Veneno de cobra pode agora ser feito num laboratório e isso pode salvar muitas vidas

(CNN) Se você tiver o azar de ter uma cobra venenosa afundando suas presas em você, sua melhor esperança é um antiveneno, que tem sido feito da mesma forma desde os tempos vitorianos.

Envolve ordenhar veneno de cobra à mão e injectá-lo em cavalos ou outros animais em pequenas doses para evocar uma resposta imunológica. O sangue do animal é retirado e purificado para obter anticorpos que actuam contra o veneno.

Produzir o antiveneno desta forma pode ficar confuso, para não mencionar perigoso. O processo é susceptível a erros, trabalhoso e o soro acabado pode resultar em graves efeitos secundários.

Ver mais

Os especialistas há muito que pedem melhores formas de tratar as mordeduras de cobras, que matam cerca de 200 pessoas por dia.

Agora — finalmente — os cientistas estão a aplicar a pesquisa de células estaminais e o mapeamento do genoma a este campo de pesquisa há muito tempo conhecido. Eles esperam que isso traga a produção de antiveneno para o século 21 e finalmente salve milhares, se não centenas de milhares, de vidas a cada ano.

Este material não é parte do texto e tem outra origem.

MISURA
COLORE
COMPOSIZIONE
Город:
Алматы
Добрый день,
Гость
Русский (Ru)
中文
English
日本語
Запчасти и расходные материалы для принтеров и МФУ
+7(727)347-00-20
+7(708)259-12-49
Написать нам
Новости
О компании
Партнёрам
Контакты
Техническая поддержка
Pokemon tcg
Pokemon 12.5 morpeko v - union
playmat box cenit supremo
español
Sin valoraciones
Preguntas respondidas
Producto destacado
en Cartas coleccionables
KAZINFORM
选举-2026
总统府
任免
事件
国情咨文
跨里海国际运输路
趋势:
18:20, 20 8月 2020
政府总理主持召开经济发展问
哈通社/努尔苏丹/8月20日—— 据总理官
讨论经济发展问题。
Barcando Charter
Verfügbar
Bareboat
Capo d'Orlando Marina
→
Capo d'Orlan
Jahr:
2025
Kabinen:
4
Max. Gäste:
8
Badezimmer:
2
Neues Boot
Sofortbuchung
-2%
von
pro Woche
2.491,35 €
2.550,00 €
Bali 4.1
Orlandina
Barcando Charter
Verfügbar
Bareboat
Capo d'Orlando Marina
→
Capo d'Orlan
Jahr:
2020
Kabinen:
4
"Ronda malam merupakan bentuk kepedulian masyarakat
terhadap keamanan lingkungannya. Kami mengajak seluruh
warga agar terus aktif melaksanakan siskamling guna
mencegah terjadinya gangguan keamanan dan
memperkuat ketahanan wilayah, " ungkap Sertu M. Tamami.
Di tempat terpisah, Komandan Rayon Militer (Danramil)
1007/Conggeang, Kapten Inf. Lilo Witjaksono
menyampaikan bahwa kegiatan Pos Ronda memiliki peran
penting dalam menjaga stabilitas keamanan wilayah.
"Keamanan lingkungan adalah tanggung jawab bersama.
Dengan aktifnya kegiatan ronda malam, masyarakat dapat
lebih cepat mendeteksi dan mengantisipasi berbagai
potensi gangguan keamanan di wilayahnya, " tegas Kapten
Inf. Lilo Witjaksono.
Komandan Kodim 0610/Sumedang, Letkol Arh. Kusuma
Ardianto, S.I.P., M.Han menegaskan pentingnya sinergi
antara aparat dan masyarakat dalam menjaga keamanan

Pesquisadores na Holanda criaram glândulas produtoras de veneno a partir da Serpente do Cabo Coral e outras oito espécies de cobras no laboratório, usando células-tronco. As toxinas produzidas pelas réplicas em miniatura 3-D das glândulas de cobra são todas menos idênticas ao veneno da cobra, a equipe anunciou quinta-feira.

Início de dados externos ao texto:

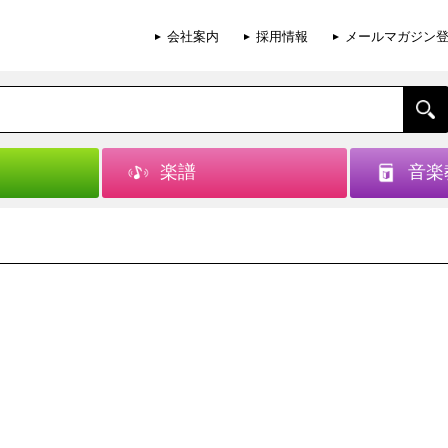
会社案内
採用情報
メールマガジン
楽譜
音楽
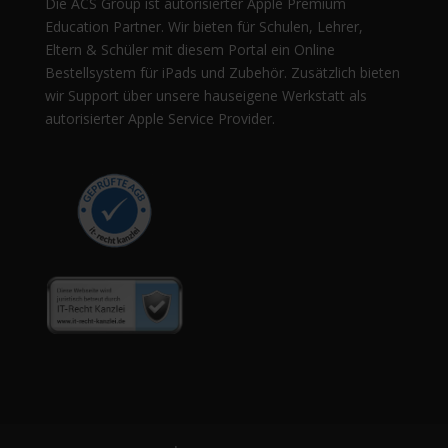
Die ACS Group ist autorisierter Apple Premium
Education Partner. Wir bieten für Schulen, Lehrer,
Eltern & Schüler mit diesem Portal ein Online
Bestellsystem für iPads und Zubehör. Zusätzlich bieten
wir Support über unsere hauseigene Werkstatt als
autorisierter Apple Service Provider.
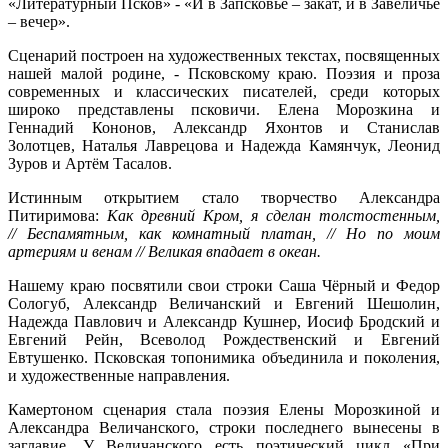
«Литературный Псков» - «И в Запсковье – закат, и в Завеличье
– вечер».
Сценарий построен на художественных текстах, посвященных
нашей малой родине, - Псковскому краю. Поэзия и проза
современных и классических писателей, среди которых
широко представлены псковичи. Елена Морозкина и
Геннадий Кононов, Александр Яхонтов и Станислав
Золотцев, Наталья Лаврецова и Надежда Камянчук, Леонид
Зуров и Артём Тасалов.
Истинным открытием стало творчество Александра
Питиримова:
Как древний Кром, я сделан толстостенным,
// Беспамятным, как комнатный платан, // Но по моим
артериям и венам // Великая впадает в океан.
Нашему краю посвятили свои строки Саша Чёрный и Федор
Сологуб, Александр Величанский и Евгений Шешолин,
Надежда Павлович и Александр Кушнер, Иосиф Бродский и
Евгений Рейн, Всеволод Рождественский и Евгений
Евтушенко. Псковская топонимика объединила и поколения,
и художественные направления.
Камертоном сценария стала поэзия Елены Морозкиной и
Александра Величанского, строки последнего вынесены в
заглавие. У Величанского есть поэтический цикл «При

Em uma descoberta paralela, cientistas na Índia sequenciaram o genoma da cobra indiana, uma das “quatro grandes” cobras do país que são responsáveis pela maioria das 50.000 mortes de mordidas de cobra que a Índia vê por ano.

“Eles realmente mudaram o jogo”, disse Nick Cammack, chefe da equipe de mordidas de cobra da instituição de pesquisa médica britânica Wellcome. “Estes são desenvolvimentos massivos porque está a trazer a ciência de 2020 para um campo que tem sido negligenciado”

De cancro para veneno de cobra

Hans Clevers, o principal investigador do Instituto Hubrecht de Biologia do Desenvolvimento e Investigação de Células Estaminais em Utrecht, nunca esperou estar a usar o seu laboratório para fazer veneno de cobra.

Há uma década atrás, ele inventou a técnica para fazer organóides humanos — órgãos miniatura feitos a partir das células-tronco de pacientes individuais. Eles permitiram aos médicos testar os efeitos específicos das drogas com segurança fora do corpo, algo que revolucionou e personalizou áreas como o tratamento do câncer.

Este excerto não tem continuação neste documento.